Saved data entries:
··········

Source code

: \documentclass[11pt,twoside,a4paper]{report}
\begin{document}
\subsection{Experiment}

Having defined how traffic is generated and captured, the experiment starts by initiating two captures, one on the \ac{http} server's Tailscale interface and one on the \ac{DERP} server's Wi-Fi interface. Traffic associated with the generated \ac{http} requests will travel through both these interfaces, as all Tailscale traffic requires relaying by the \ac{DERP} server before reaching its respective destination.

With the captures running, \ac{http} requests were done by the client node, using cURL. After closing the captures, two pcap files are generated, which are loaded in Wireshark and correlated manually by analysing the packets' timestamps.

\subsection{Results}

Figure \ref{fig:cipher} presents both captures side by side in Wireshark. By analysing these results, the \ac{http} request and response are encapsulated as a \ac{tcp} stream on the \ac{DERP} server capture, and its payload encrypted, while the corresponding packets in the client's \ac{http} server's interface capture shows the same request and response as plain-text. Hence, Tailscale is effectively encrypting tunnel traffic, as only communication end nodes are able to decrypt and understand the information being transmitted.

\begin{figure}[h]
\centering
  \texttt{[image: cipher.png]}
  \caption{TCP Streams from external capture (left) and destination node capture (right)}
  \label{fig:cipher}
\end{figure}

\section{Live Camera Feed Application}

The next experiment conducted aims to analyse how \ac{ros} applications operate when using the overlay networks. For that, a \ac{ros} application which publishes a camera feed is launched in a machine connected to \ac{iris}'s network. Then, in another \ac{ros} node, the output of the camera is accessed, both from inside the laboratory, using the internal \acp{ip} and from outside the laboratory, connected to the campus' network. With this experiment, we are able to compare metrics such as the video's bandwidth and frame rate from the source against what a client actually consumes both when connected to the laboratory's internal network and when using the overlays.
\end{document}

··········

* **What is being asked**: Within the entries above, find the string "subsection" and return each line that holds it.

* **Completed exercise**:
\subsection{Experiment}
\subsection{Results}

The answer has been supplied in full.